● **Problem description**
Find the line containing "06-02-2020: 194 -> 400" in the entries below. Restate it and each line after it, word for word, up to and including the line containing "2021-01-07: 2.4 -> 2.7".

*** Block opens ***

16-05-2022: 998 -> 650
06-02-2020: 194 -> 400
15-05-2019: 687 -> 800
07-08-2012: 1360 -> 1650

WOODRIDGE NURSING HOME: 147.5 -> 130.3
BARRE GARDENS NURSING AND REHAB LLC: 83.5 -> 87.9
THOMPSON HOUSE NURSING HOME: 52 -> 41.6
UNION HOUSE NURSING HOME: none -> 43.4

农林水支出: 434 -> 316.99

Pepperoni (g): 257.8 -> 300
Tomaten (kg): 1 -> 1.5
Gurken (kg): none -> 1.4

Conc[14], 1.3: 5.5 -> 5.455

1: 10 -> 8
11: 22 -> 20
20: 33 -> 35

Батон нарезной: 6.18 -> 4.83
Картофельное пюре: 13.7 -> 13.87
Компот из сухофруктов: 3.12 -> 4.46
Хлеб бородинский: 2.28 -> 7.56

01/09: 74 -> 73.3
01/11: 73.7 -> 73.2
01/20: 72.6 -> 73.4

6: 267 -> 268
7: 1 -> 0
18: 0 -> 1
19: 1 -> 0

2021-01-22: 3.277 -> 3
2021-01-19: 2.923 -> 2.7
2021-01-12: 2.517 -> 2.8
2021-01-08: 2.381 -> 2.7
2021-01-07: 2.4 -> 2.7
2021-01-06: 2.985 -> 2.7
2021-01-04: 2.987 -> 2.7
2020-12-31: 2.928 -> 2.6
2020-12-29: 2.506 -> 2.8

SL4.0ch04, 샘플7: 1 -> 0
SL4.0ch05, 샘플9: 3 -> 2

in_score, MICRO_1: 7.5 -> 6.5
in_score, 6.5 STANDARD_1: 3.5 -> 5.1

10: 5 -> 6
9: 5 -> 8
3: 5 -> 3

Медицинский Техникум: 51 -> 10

*** Block closes ***

● **Reply to the task**
06-02-2020: 194 -> 400
15-05-2019: 687 -> 800
07-08-2012: 1360 -> 1650

WOODRIDGE NURSING HOME: 147.5 -> 130.3
BARRE GARDENS NURSING AND REHAB LLC: 83.5 -> 87.9
THOMPSON HOUSE NURSING HOME: 52 -> 41.6
UNION HOUSE NURSING HOME: none -> 43.4

农林水支出: 434 -> 316.99

Pepperoni (g): 257.8 -> 300
Tomaten (kg): 1 -> 1.5
Gurken (kg): none -> 1.4

Conc[14], 1.3: 5.5 -> 5.455

1: 10 -> 8
11: 22 -> 20
20: 33 -> 35

Батон нарезной: 6.18 -> 4.83
Картофельное пюре: 13.7 -> 13.87
Компот из сухофруктов: 3.12 -> 4.46
Хлеб бородинский: 2.28 -> 7.56

01/09: 74 -> 73.3
01/11: 73.7 -> 73.2
01/20: 72.6 -> 73.4

6: 267 -> 268
7: 1 -> 0
18: 0 -> 1
19: 1 -> 0

2021-01-22: 3.277 -> 3
2021-01-19: 2.923 -> 2.7
2021-01-12: 2.517 -> 2.8
2021-01-08: 2.381 -> 2.7
2021-01-07: 2.4 -> 2.7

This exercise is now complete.